WORK REQUIRED: Please write out everything from the start of the material below down to the line containing "varningssituationer.", both ends included, and leave the pictures out.
-- TASK INPUTS follows --
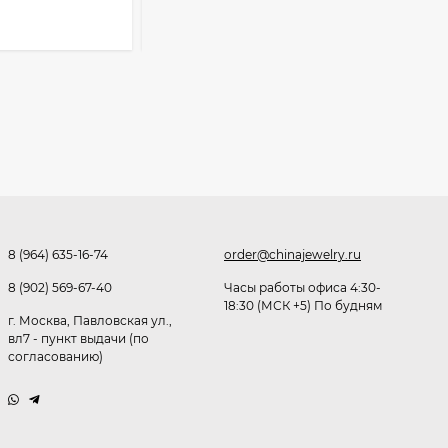
В КОРЗИНУ
291,80
₽
253
₽
Очки K82133
255
₽
8 (964) 635-16-74
order@chinajewelry.ru
Очки P96375
8 (902) 569-67-40
Часы работы офиса 4:30-
247,30
₽
18:30 (МСК +5) По будням
199
₽
г. Москва, Павловская ул.,
вл7 - пункт выдачи (по
согласованию)
Очки K82287
245,90
₽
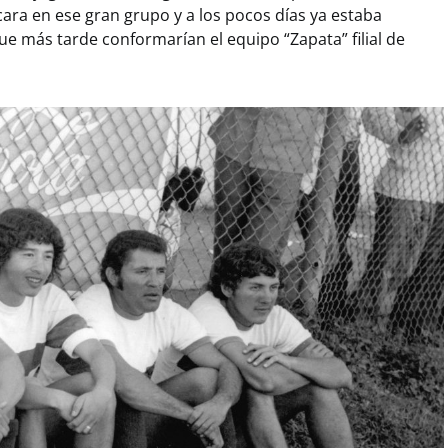
cara en ese gran grupo y a los pocos días ya estaba
ue más tarde conformarían el equipo “Zapata” filial de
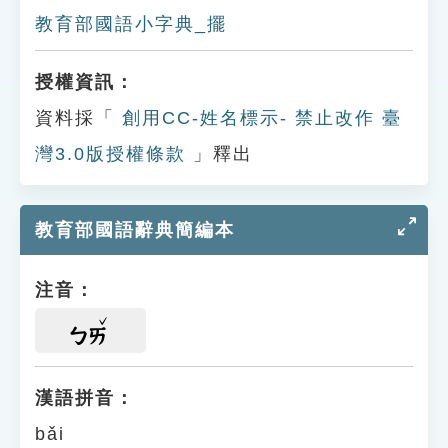
教育部國語小字典_擺
授權資訊：
資料採「
創用CC-姓名標示- 禁止改作 臺
灣3.0版授權條款
」釋出
教育部國語辭典簡編本
注音：
ㄅㄞ
漢語拼音：
bǎi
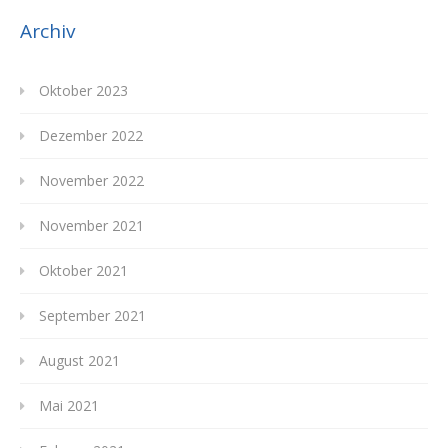
Archiv
Oktober 2023
Dezember 2022
November 2022
November 2021
Oktober 2021
September 2021
August 2021
Mai 2021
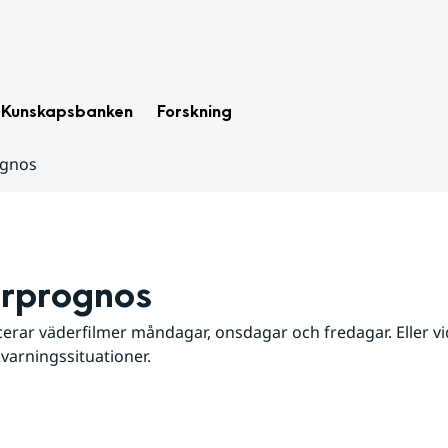
Kunskapsbanken
Forskning
ognos
rprognos
erar väderfilmer måndagar, onsdagar och fredagar. Eller vid
 varningssituationer.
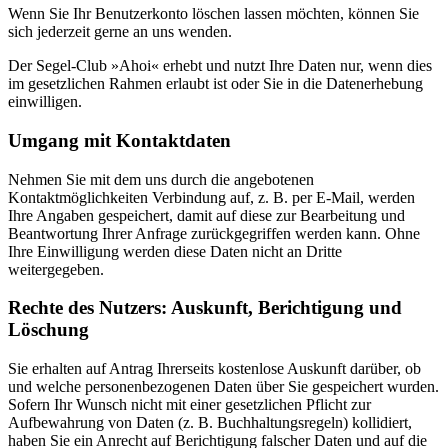
Wenn Sie Ihr Benutzerkonto löschen lassen möchten, können Sie
sich jederzeit gerne an uns wenden.
Der Segel-Club »Ahoi« erhebt und nutzt Ihre Daten nur, wenn dies
im gesetzlichen Rahmen erlaubt ist oder Sie in die Datenerhebung
einwilligen.
Umgang mit Kontaktdaten
Nehmen Sie mit dem uns durch die angebotenen
Kontaktmöglichkeiten Verbindung auf, z. B. per E-Mail, werden
Ihre Angaben gespeichert, damit auf diese zur Bearbeitung und
Beantwortung Ihrer Anfrage zurückgegriffen werden kann. Ohne
Ihre Einwilligung werden diese Daten nicht an Dritte
weitergegeben.
Rechte des Nutzers: Auskunft, Berichtigung und
Löschung
Sie erhalten auf Antrag Ihrerseits kostenlose Auskunft darüber, ob
und welche personenbezogenen Daten über Sie gespeichert wurden.
Sofern Ihr Wunsch nicht mit einer gesetzlichen Pflicht zur
Aufbewahrung von Daten (z. B. Buchhaltungsregeln) kollidiert,
haben Sie ein Anrecht auf Berichtigung falscher Daten und auf die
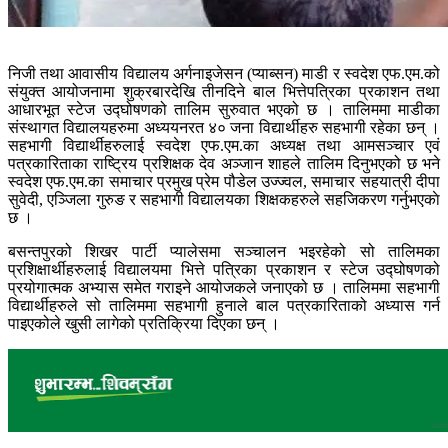
निजी तथा आवासीय विद्यालय अर्गनाइजेसन (प्याब्सन) माडी र स्वदेश एफ.एम.को
संयुक्त आयोजनामा शुक्रबारदेखि तीनदिने बाल भित्तेपत्रिका प्रकाशन तथा
आधारभूत स्टेज उद्घोषणको तालिम सुरुवात भएको छ । तालिममा माडीका
संस्थागत विद्यालयहरुमा अध्ययनरत ४० जना विद्यार्थीहरु सहभागी रहेका छन् ।
सहभागी विद्यार्थीहरुलाई स्वदेश एफ.एम.का अध्यक्ष तथा आमसञ्चार एवं
पत्रकारिताका राष्ट्रिय प्रशिक्षक देव अञ्जान शाहले तालिम दिनुभएको छ भने
स्वदेश एफ.एम.का समाचार प्रमुख प्रेम पौडेल उज्ज्वल, समाचार सहयात्री दीपा
सुवेदी, एञ्जिला गुरुङ र सहभागी विद्यालयका शिक्षकहरुले सहजिकरण गर्नुभएकाे
छ ।
बसन्तपुरको शिखर पार्टी प्यालेसमा सञ्चालन भइरहेको सो तालिमका
प्रशिक्षार्थीहरुलाई विद्यालयमा भित्ते पत्रिका प्रकाशन र स्टेज उद्घोषणको
प्रयोगात्मक अभ्यास समेत गराइने आयोजकले जनाएको छ । तालिममा सहभागी
विद्यार्थीहरुले सो तालिममा सहभागी हुनाले बाल पत्रकारिताको अध्यास गर्न
पाइएकोले खुसी लागेको प्रतिक्रिया दिएका छन् ।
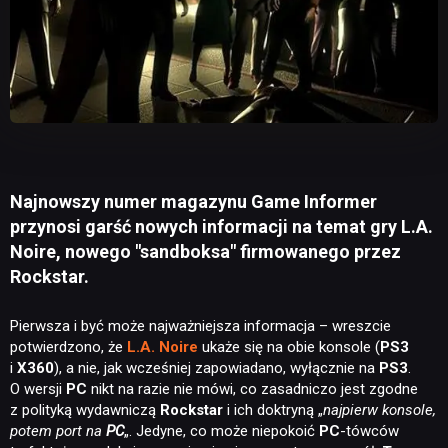
Najnowszy numer magazynu Game Informer
przynosi garść nowych informacji na temat gry L.A.
Noire, nowego "sandboksa" firmowanego przez
Rockstar.
Pierwsza i być może najważniejsza informacja – wreszcie
potwierdzono, że
L.A. Noire
ukaże się na obie konsole (
PS3
i
X360
), a nie, jak wcześniej zapowiadano, wyłącznie na
PS3
.
O wersji
PC
nikt na razie nie mówi, co zasadniczo jest zgodne
z polityką wydawniczą
Rockstar
i ich doktryną „
najpierw konsole,
potem port na
PC
„. Jedyne, co może niepokoić
PC
-tówców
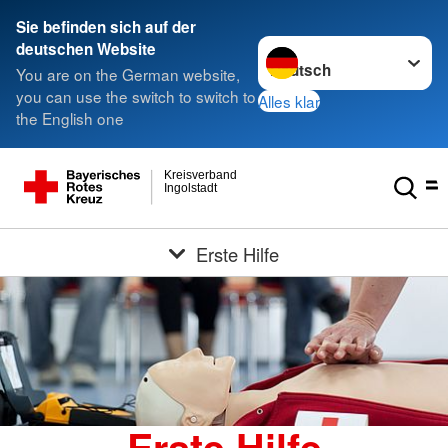
Sie befinden sich auf der
Sprache wechseln zu
deutschen Website
You are on the German website,
you can use the switch to switch to
Alles klar
the English one
Kreisverband
Ingolstadt
Erste Hilfe
Erste Hilfe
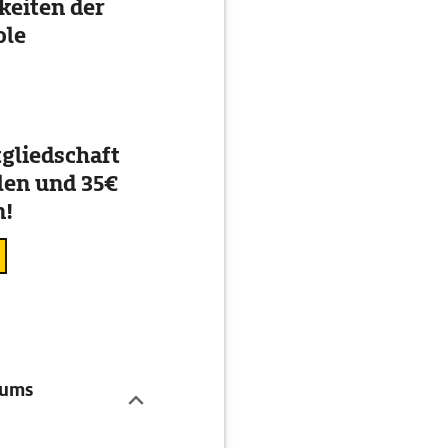
eiten der
ole
gliedschaft
en und 35€
n!
 ums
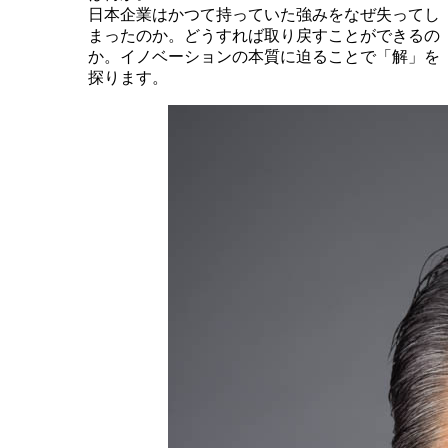
日本企業はかつて持っていた強みをなぜ失ってし
まったのか。どうすれば取り戻すことができるの
か。イノベーションの本質に迫ることで「解」を
探ります。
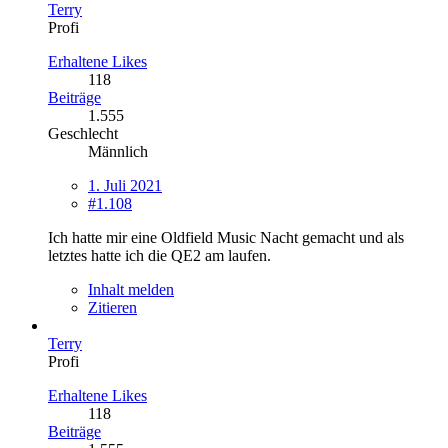
Terry
Profi
Erhaltene Likes
118
Beiträge
1.555
Geschlecht
Männlich
1. Juli 2021
#1.108
Ich hatte mir eine Oldfield Music Nacht gemacht und als
letztes hatte ich die QE2 am laufen.
Inhalt melden
Zitieren
Terry
Profi
Erhaltene Likes
118
Beiträge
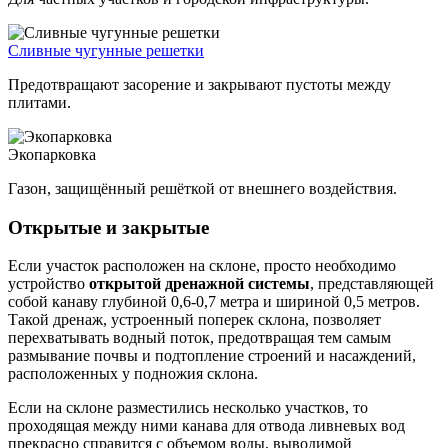
Сливные чугунные решетки
Предотвращают засорение и закрывают пустоты между
плитами.
Экопарковка
Газон, защищённый решёткой от внешнего воздействия.
Открытые и закрытые
Если участок расположен на склоне, просто необходимо
устройство
открытой дренажной системы
, представляющей
собой канаву глубиной 0,6-0,7 метра и шириной 0,5 метров.
Такой дренаж, устроенный поперек склона, позволяет
перехватывать водный поток, предотвращая тем самым
размывание почвы и подтопление строений и насаждений,
расположенных у подножия склона.
Если на склоне разместились несколько участков, то
проходящая между ними канава для отвода ливневых вод
прекрасно справится с объемом воды, выводимой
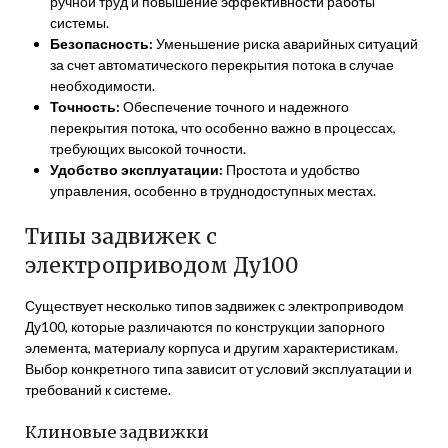
ручной труд и повышение эффективности работы
системы.
Безопасность:
Уменьшение риска аварийных ситуаций
за счет автоматического перекрытия потока в случае
необходимости.
Точность:
Обеспечение точного и надежного
перекрытия потока, что особенно важно в процессах,
требующих высокой точности.
Удобство эксплуатации:
Простота и удобство
управления, особенно в труднодоступных местах.
Типы задвижек с
электроприводом Ду100
Существует несколько типов задвижек с электроприводом
Ду100, которые различаются по конструкции запорного
элемента, материалу корпуса и другим характеристикам.
Выбор конкретного типа зависит от условий эксплуатации и
требований к системе.
Клиновые задвижки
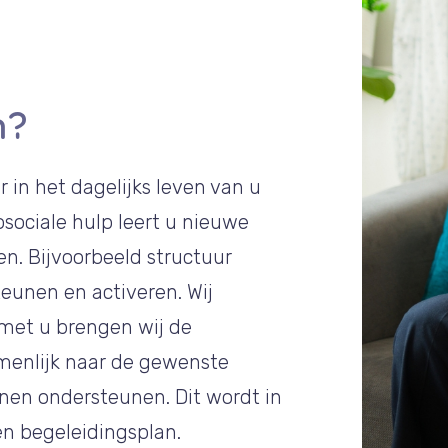
n?
 in het dagelijks leven van u
osociale hulp leert u nieuwe
n. Bijvoorbeeld structuur
eunen en activeren. Wij
met u brengen wij de
amenlijk naar de gewenste
nen ondersteunen. Dit wordt in
n begeleidingsplan.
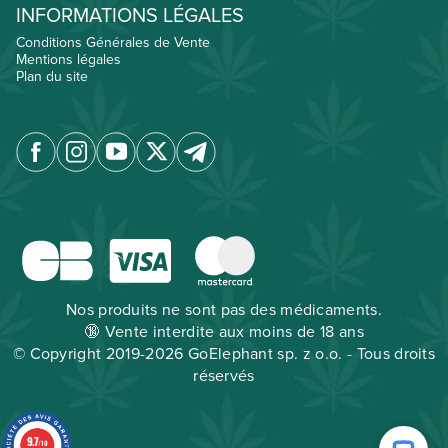
INFORMATIONS LÉGALES
Conditions Générales de Vente
Mentions légales
Plan du site
Nos produits ne sont pas des médicaments.
🔞 Vente interdite aux moins de 18 ans
© Copyright 2019-2026 GoElephant sp. z o.o. - Tous droits
réservés
9.7
/10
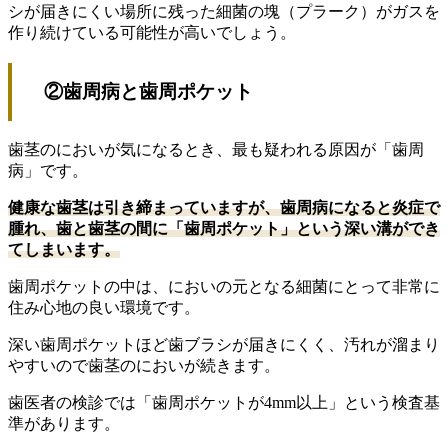
シが届きにくい場所に残った細菌の塊（プラーク）がガスを
作り続けている可能性が高いでしょう。
②歯周病と歯周ポケット
歯茎のにおいが気になるとき、最も疑われる原因が「歯周
病」です。
健康な歯茎は引き締まっていますが、歯周病になると炎症で
腫れ、歯と歯茎の間に「歯周ポケット」という深い溝ができ
てしまいます。
歯周ポケットの中は、においの元となる細菌にとって非常に
住み心地の良い環境です。
深い歯周ポケットほど歯ブラシが届きにくく、汚れが溜まり
やすいので歯茎のにおいが続きます。
歯医者の検診では「歯周ポケットが4mm以上」という検査基
準があります。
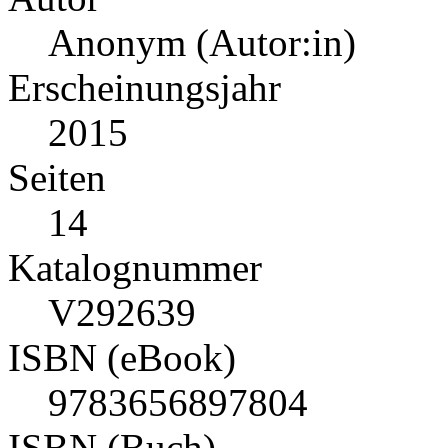
Anonym (Autor:in)
Erscheinungsjahr
2015
Seiten
14
Katalognummer
V292639
ISBN (eBook)
9783656897804
ISBN (Buch)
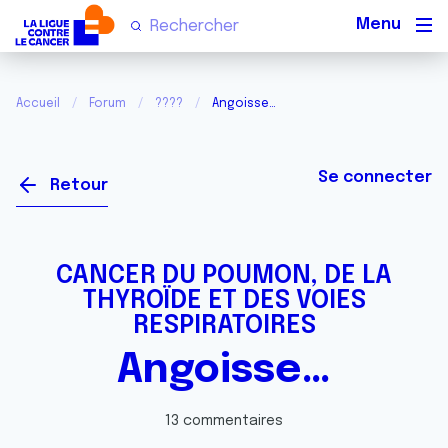
Men
Accueil
Forum
????
Angoisse…
Se connecter
Retour
CANCER DU POUMON, DE LA
THYROÏDE ET DES VOIES
RESPIRATOIRES
Angoisse…
13 commentaires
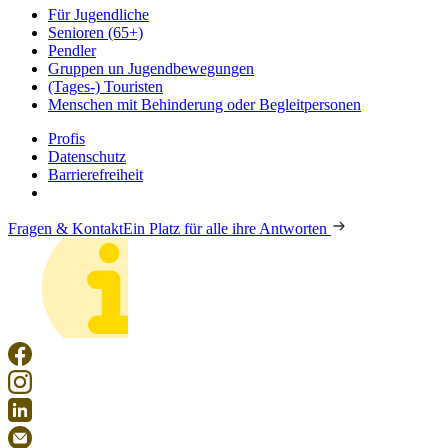
Für Jugendliche
Senioren (65+)
Pendler
Gruppen un Jugendbewegungen
(Tages-) Touristen
Menschen mit Behinderung oder Begleitpersonen
Profis
Datenschutz
Barrierefreiheit
Fragen & Kontakt
Ein Platz für alle ihre Antworten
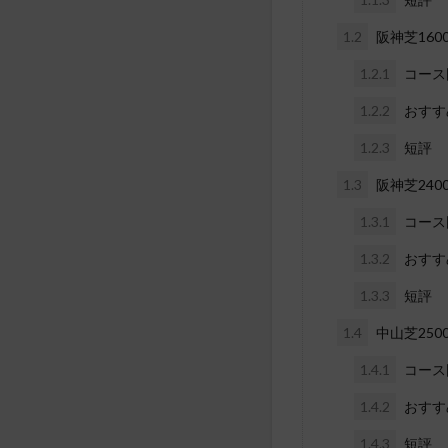
1.2
阪神芝160
1.2.1
コース
1.2.2
おすす
1.2.3
短評
1.3
阪神芝240
1.3.1
コース
1.3.2
おすす
1.3.3
短評
1.4
中山芝250
1.4.1
コース
1.4.2
おすす
1.4.3
短評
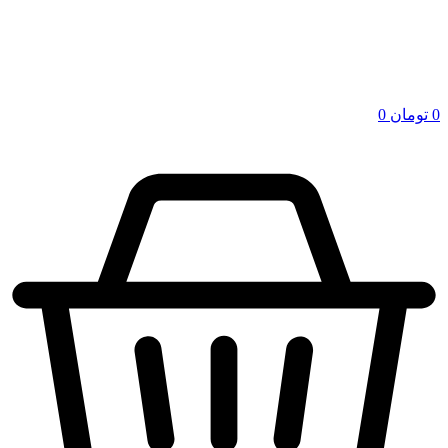
0
تومان
0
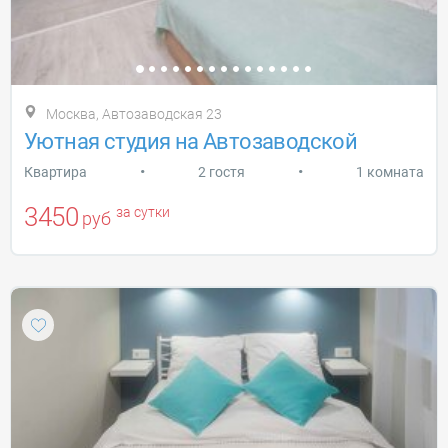
Москва, Автозаводская 23
Уютная студия на Автозаводской
•
•
Квартира
2 гостя
1 комната
3450
за сутки
руб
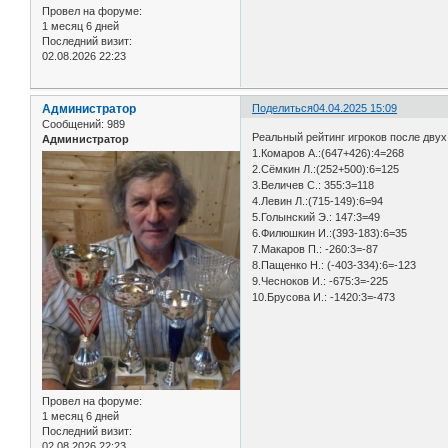
Провел на форуме:
1 месяц 6 дней
Последний визит:
02.08.2026 22:23
Администратор
Поделиться
04.04.2025 15:09
Сообщений:
989
Реальный рейтинг игроков после двух
Администратор
1.Комаров А.:(647+426):4=268
2.Сёмкин Л.:(252+500):6=125
3.Величев С.: 355:3=118
4.Левин Л.:(715-149):6=94
5.Голынский Э.: 147:3=49
6.Филюшкин И.:(393-183):6=35
7.Макаров П.: -260:3=-87
8.Пащенко Н.: (-403-334):6=-123
9.Чесноков И.: -675:3=-225
10.Брусова И.: -1420:3=-473
Провел на форуме:
1 месяц 6 дней
Последний визит:
02.08.2026 22:23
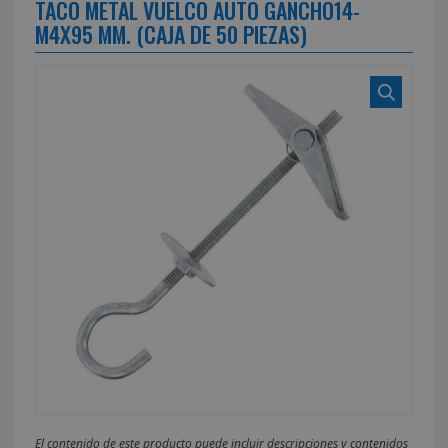
TACO METAL VUELCO AUTO GANCHO14-
M4X95 MM. (CAJA DE 50 PIEZAS)
El contenido de este producto puede incluir descripciones y contenidos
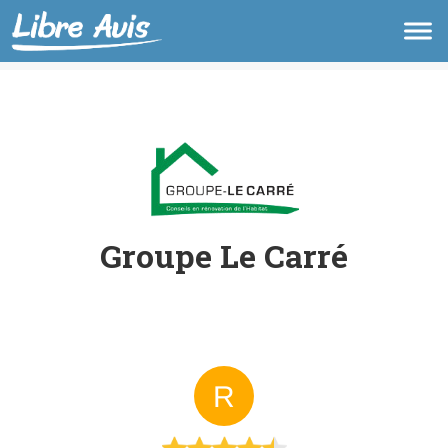
Groupe Le Carré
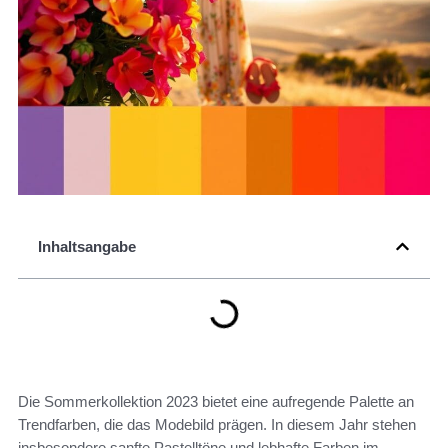
Inhaltsangabe
Die Sommerkollektion 2023 bietet eine aufregende Palette an
Trendfarben, die das Modebild prägen. In diesem Jahr stehen
insbesondere sanfte Pastelltöne und lebhafte Farben im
-- TASK INPUTS concluded --
YOUR SOLUTION:
В КОРЗИНУ
291,80
₽
253
₽
Очки K82133
255
₽
8 (964) 635-16-74
order@chinajewelry.ru
Очки P96375
8 (902) 569-67-40
Часы работы офиса 4:30-
247,30
₽
18:30 (МСК +5) По будням
199
₽
г. Москва, Павловская ул.,
вл7 - пункт выдачи (по
согласованию)
Очки K82287
245,90
₽
cara en ese gran grupo y a los pocos días ya estaba
ue más tarde conformarían el equipo “Zapata” filial de
教育部國語小字典_擺
授權資訊：
資料採「
創用CC-姓名標示- 禁止改作 臺
灣3.0版授權條款
」釋出
教育部國語辭典簡編本
注音：
ㄅㄞ
漢語拼音：
bǎi
Archiv
Oktober 2023
Dezember 2022
November 2022
November 2021
Oktober 2021
September 2021
August 2021
Mai 2021
Kunskapsbanken
Forskning
ognos
rprognos
erar väderfilmer måndagar, onsdagar och fredagar. Eller vid
 varningssituationer.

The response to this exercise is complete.